When you use a data flow to apply a classification model to a dataset, Oracle Analytics enables you to compute statistics that you can visualize in lift and gain charts.

Before you start, create a classification model that includes prediction probability (for example, a multi-classifier model created using the Naive Bayes training script). Oracle Analytics displays available models on the Models tab on the Machine Learning page (from the Home page, click Machine Learning).
  1. On the Home page, click Create, then click Data Flow.
  2. Select a data source, then click Add.
  3. Click Add a Step, and select Apply Model.
  4. At Select Model, select a classification model that includes prediction probability, then click OK.
  5. In Apply Model, in the Parameters section:
    • In Compute lift and gain, select Yes.
    • In Target column to compute lift, select the column name of the value being predicted. For example, if your model predicts whether customers will sign up for a membership using a column named SIGNUP, select SIGNUP.
    • In Positive class to compute, specify the case-sensitive data value representing the positive class (or the preferred outcome) in the prediction. For example, if your model predicts whether customers will sign-up for a membership using a column named SIGNUP with values YES or NO, specify YES.
  6. Add a Save Data node to your data flow.
  7. Execute this data flow.
The data flow produces a dataset named <Data flow name>_LIFT that contains lift and gain statistics, which you can evaluate.
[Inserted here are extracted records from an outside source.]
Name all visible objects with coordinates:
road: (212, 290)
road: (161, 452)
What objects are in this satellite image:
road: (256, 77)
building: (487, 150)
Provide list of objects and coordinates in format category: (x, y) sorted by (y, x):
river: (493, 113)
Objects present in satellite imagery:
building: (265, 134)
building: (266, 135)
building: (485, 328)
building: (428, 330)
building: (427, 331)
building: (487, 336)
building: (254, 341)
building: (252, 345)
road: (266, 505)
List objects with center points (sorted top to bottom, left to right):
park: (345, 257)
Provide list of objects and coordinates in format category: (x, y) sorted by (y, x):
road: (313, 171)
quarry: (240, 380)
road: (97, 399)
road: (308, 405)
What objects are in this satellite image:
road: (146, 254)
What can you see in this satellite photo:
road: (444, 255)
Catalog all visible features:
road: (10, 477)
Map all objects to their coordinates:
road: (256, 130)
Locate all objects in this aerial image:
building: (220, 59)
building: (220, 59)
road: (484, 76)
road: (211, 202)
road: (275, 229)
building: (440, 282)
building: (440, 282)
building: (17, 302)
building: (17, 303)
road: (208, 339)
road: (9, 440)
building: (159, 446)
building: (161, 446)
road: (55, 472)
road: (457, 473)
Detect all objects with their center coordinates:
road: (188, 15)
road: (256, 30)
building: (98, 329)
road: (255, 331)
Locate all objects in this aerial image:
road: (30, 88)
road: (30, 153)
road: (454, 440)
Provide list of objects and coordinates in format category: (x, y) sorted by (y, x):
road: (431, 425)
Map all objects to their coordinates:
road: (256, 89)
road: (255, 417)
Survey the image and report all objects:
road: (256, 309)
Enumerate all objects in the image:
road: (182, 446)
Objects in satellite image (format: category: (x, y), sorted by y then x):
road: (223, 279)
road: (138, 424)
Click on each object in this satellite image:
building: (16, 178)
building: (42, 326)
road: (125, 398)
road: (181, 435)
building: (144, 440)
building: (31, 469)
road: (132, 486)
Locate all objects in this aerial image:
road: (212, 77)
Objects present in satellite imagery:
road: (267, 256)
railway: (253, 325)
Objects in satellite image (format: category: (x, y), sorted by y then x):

Evaluate a Machine Learning Model Using a Lift and Gain Chart

Use a chart to analyze statistics generated by machine learning classification models to determine the best model to use.

Before you start, apply a predictive model to your data and generate lift and gain statistics in a dataset.
  1. On the Home page, click Create, then click Workbook.
  2. In Add Dataset, select the <Data flow name>_LIFT dataset that you generated in the previous task, then click Add to Workbook.
  3. In the Visualize panel, select the statistics to analyze, then right-click and select Pick Visualization, and choose Line Chart.
    For example, to analyze gains, you might place PopulationPercentile on the x-axis, and place CumulativeGain, GainChartBaseline, IdealModelLine, and OptimalGain on the y-axis.
    To analyze lift, you might place PopulationPercentile on the x-axis, and place LiftChartBaseline, and LiftValue on the y-axis.